As time passed, memories of the Mouse-riders became less vivid, and the new reality gradually submerged the old.

4

The
Glicca
arrived at the Organon spaceport halfway through the local morning. Cargo was expeditiously discharged and the crew set off to explore the city. If along the way they chanced to discover a hospitable tavern where they could test the quality of the beer, so much the better.

An omnibus conveyed the four men along a scenic boulevard to the central plaza: an immaculate area, paved with slabs of polished granite. At the center, fountains played around the base of a heroic statue celebrating the legendary locator Hans van der Veeke who had first set foot upon the world Archimbal. He was depicted wearing a black frock coat and a flat black hat. His pose was portentous, with one great arm raised on high, saluting generations of the future. Ranked around the periphery of the plaza were narrow-fronted buildings of a spare, almost gaunt architecture, generally five or six stories high. At the ground level, shops of understated elegance relieved the austerity of the structures in which they were housed. Most sold goods of discreet luxury; there were also restaurants in evidence, as well as a number of agencies and salons.

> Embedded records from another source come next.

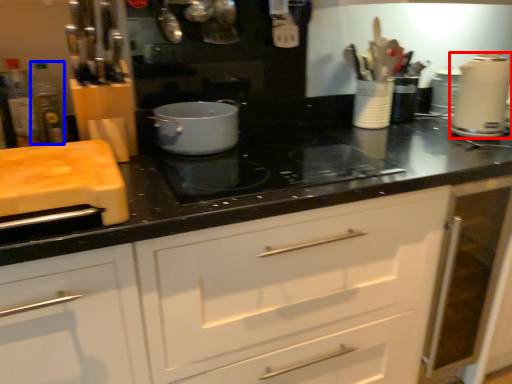
Question: Which point is further to the camera, kitchen appliance (highlighted by a red box) or bottle (highlighted by a blue box)?

Choices:
 (A) kitchen appliance
 (B) bottle

Answer: (A)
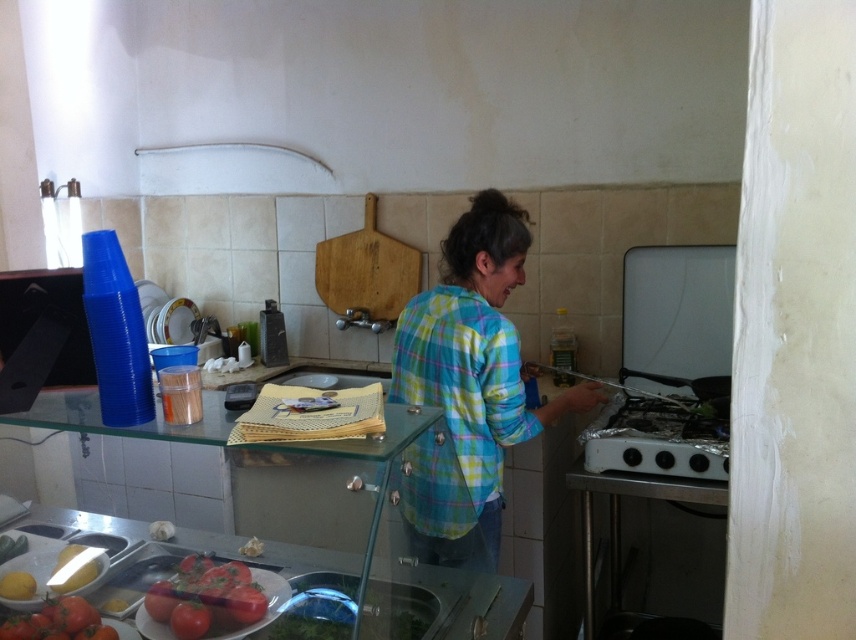
Is point (238, 145) more distant than point (176, 621)?

Yes, it is behind point (176, 621).

Which is behind, point (248, 148) or point (180, 625)?

The point (248, 148) is more distant.

Image resolution: width=856 pixels, height=640 pixels. What do you see at coordinates (236, 148) in the screenshot? I see `white matte exhaust hood at upper center` at bounding box center [236, 148].

Image resolution: width=856 pixels, height=640 pixels. What are the coordinates of `white matte exhaust hood at upper center` in the screenshot? It's located at (236, 148).

Who is taller, silver metallic gas stove at lower right or shiny red tomatoes at lower left?

silver metallic gas stove at lower right is taller.

Is silver metallic gas stove at lower right thinner than shiny red tomatoes at lower left?

In fact, silver metallic gas stove at lower right might be wider than shiny red tomatoes at lower left.

Between point (603, 436) and point (182, 636), which one is positioned behind?

The point (603, 436) is behind.

This screenshot has width=856, height=640. What are the coordinates of `silver metallic gas stove at lower right` in the screenshot? It's located at (652, 440).

Is plaid cotton shirt at center smaller than metallic stainless steel counter at lower center?

Actually, plaid cotton shirt at center might be larger than metallic stainless steel counter at lower center.

Which of these two, plaid cotton shirt at center or metallic stainless steel counter at lower center, stands shorter?

Standing shorter between the two is metallic stainless steel counter at lower center.

Between point (452, 337) and point (296, 557), which one is positioned in front?

Point (296, 557) is more forward.

At what (x,y) coordinates should I click in order to perform the action: click on plaid cotton shirt at center. Please return your answer as a coordinate pair (x, y). This screenshot has height=640, width=856. Looking at the image, I should click on (456, 404).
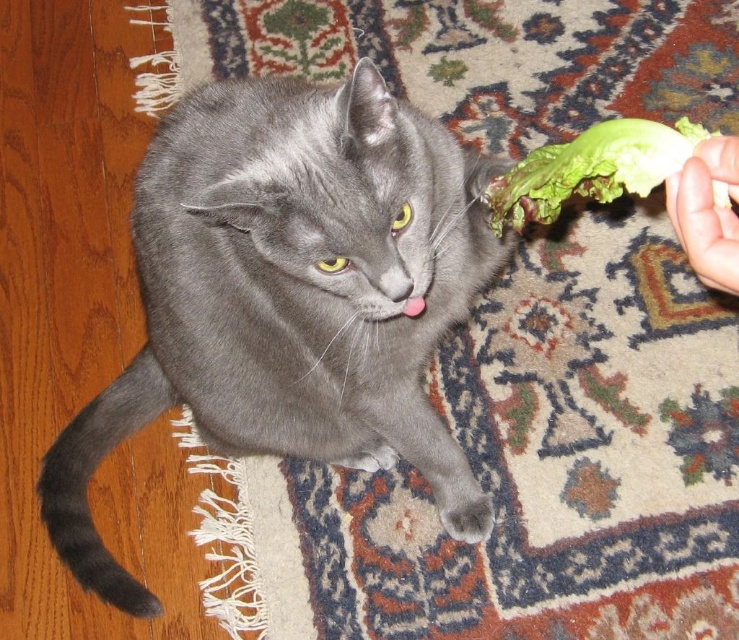
Question: Which object is farther from the camera taking this photo?

Choices:
 (A) smooth skin hand at upper right
 (B) green leafy lettuce at upper right

Answer: (B)

Question: Is the position of gray fur cat at center more distant than that of green leafy lettuce at upper right?

Choices:
 (A) yes
 (B) no

Answer: (A)

Question: Is gray fur cat at center further to the viewer compared to smooth skin hand at upper right?

Choices:
 (A) no
 (B) yes

Answer: (B)

Question: Which point appears closest to the camera in this image?

Choices:
 (A) (675, 157)
 (B) (225, 310)

Answer: (A)

Question: Which of the following is the closest to the observer?

Choices:
 (A) (721, 145)
 (B) (573, 141)
 (C) (202, 88)

Answer: (A)

Question: Does green leafy lettuce at upper right appear over smooth skin hand at upper right?

Choices:
 (A) no
 (B) yes

Answer: (B)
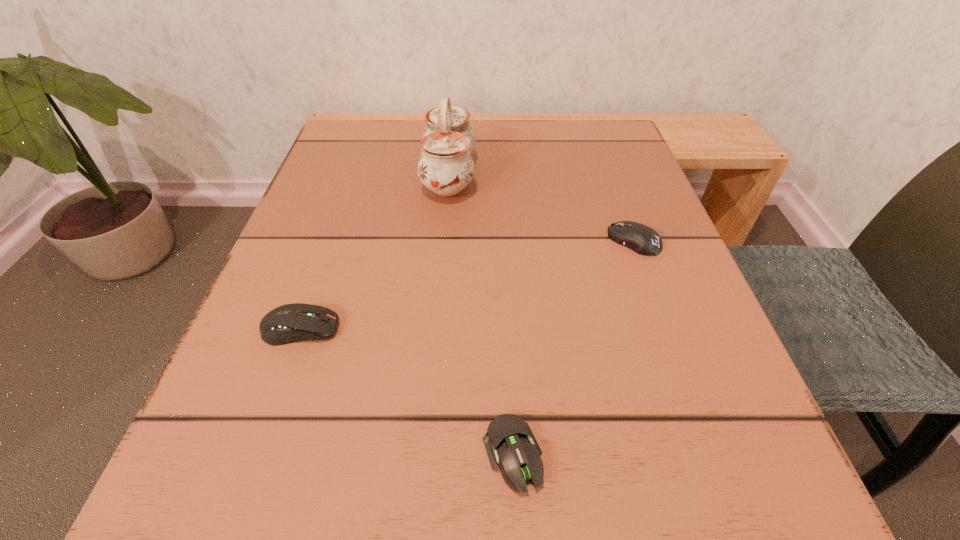
You are a GUI agent. You are given a task and a screenshot of the screen. Output one action in this format:
    pyautogui.click(x=<x>, y=<y>)
    Task: Click on the free location located 0.320m on the left of the rightmost computer mouse
    
    Given the screenshot: What is the action you would take?
    pyautogui.click(x=413, y=240)

This screenshot has height=540, width=960. Find the location of `blank area located 0.060m on the right of the third object from left to right`. blank area located 0.060m on the right of the third object from left to right is located at coordinates (598, 455).

Where is `object present at the far edge`? This screenshot has width=960, height=540. object present at the far edge is located at coordinates (445, 166).

Locate an element on the screen. object that is positioned at the near edge is located at coordinates (509, 441).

Upon alighting from the omnibus, the four off-worlders paused to take stock of their surroundings. Inhabitants of the city strolled about the plaza. Men and women alike wore garments of formal cut and excellent quality, as if it were not reputable to appear in public wearing clothes which might not be considered genteel. As they passed, they gave the spacemen quick side-glances, then immediately looked away, to avoid any imputation of undignified curiosity.

The four men from the
Glicca
turned their attention to shops around the square, noting restaurants and cafés but nowhere any establishment suggesting the presence of a tavern. Myron theorized that such premises might be relegated to the backstreets, or even a separate district of the city. Wingo agreed that the theory was as plausible as any, and that the mystery in good time would be resolved.

The four men set off around the plaza. Almost at once the group came to an establishment, apparently a café, identified by an ornamental sign as ‘The Blue Urn’. Windows under three wide arches afforded a view of persons sitting at tables, taking refreshment of various sorts. At a table nearby, four middle-aged gentlemen of obvious status drank from glass tankards containing amber liquid under a notable collar of white foam. With one accord the four spacemen entered the Blue Urn and seated themselves at a vacant table.